Let’s face it, we’ve even missed the Corner’s famous pole, which was given a fresh coat of black paint during iso and also now features eyes and a regulation face mask. When the urge to dance takes hold throughout the evening, those in the seated section flock to this structural pole – situated bang-smack in the centre of the venue – so as not to obstruct the views of those who prefer to remain bums on seats.
That escalating All Hit Radio vocal hook propels more punters to their feet for a boogie and dancing in public after being restricted to only doing so in our bedrooms/homes for so long makes us feel like we’re at Bomont Senior Prom (you’ve seen Footloose, right?). Schmarsel reveals they’ll be performing some of the songs from Don’t Sleep for the very first time this evening. After fluttering synth, Get Me A Drink’s drop knocks us sideways as our muscle memory recalls long-forgotten dance moves. A glistening prize of a tune, Chasing Stars further increases the number of dance enthusiasts cutting shapes in the house.

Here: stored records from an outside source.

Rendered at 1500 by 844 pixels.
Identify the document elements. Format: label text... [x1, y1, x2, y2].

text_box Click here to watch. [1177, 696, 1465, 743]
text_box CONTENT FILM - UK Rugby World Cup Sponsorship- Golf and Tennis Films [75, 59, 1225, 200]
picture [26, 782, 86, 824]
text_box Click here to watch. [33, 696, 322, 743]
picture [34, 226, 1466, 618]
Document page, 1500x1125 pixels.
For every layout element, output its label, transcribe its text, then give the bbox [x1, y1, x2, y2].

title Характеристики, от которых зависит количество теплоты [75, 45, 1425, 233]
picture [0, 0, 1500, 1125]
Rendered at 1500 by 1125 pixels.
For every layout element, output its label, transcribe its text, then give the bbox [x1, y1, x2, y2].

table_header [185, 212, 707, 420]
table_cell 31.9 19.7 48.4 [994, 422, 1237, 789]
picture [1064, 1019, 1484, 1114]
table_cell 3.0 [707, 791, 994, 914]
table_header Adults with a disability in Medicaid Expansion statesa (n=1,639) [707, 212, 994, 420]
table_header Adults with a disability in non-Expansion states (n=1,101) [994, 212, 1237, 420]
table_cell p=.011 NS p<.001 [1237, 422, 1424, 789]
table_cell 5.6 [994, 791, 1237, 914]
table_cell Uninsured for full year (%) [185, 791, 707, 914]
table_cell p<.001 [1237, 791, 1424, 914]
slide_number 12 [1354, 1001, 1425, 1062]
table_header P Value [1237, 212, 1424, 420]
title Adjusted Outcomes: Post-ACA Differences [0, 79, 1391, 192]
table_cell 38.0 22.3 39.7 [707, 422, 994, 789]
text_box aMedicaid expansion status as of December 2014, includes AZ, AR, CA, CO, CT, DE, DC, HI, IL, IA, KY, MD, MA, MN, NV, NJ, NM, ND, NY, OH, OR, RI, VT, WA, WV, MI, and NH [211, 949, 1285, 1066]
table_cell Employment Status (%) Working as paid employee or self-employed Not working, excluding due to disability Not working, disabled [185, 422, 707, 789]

Schmarsel tells us she immediately bonded with Thelma Plum while creating Ticket To Heaven, the track on which she features, during the intro to this song. Her usual slew of guest artists are absent this evening – in light our our current ‘COVID normal’ venue capacity and border challenges – but Schmarsel’s singing, guitar and bass playing skills just get better and better, and we’re way too pumped to even notice. Live drumming adds so much to the dynamics of this show and of her drummer, Joel Cooper, Schmarsel enthuses, “He’s like family to me!”
It’s peak party time – “I’ll kick it with you!” – come Sunrise, with Cadence Weapon’s criminally smooth rap contributions transporting us to a lit rooftop soirée. Before closer In My Mind, Schmarsel takes some time out to teach us the, “In-side my miiiiiiiiind,” part of the call-and-response chorus and we don’t need any encouragement to get involved. Watching musicians being able to share stages again – and do what they were put on this Earth to do – is incredibly heartwarming. It just feels so bloody good to be at an actual gig again! And those joyous onstage smiles don’t lie. Schmarsel concludes the show by announcing she’ll be hanging at the merch desk post-show to meet and greet her loyal fans.
We float out of the Corner on cloud nine, spewin’ that deadlines for end-of-year best-of polls have passed. Had they not, Alice Ivy would’ve topped this scribe’s Best Australian Performance of 2020 list!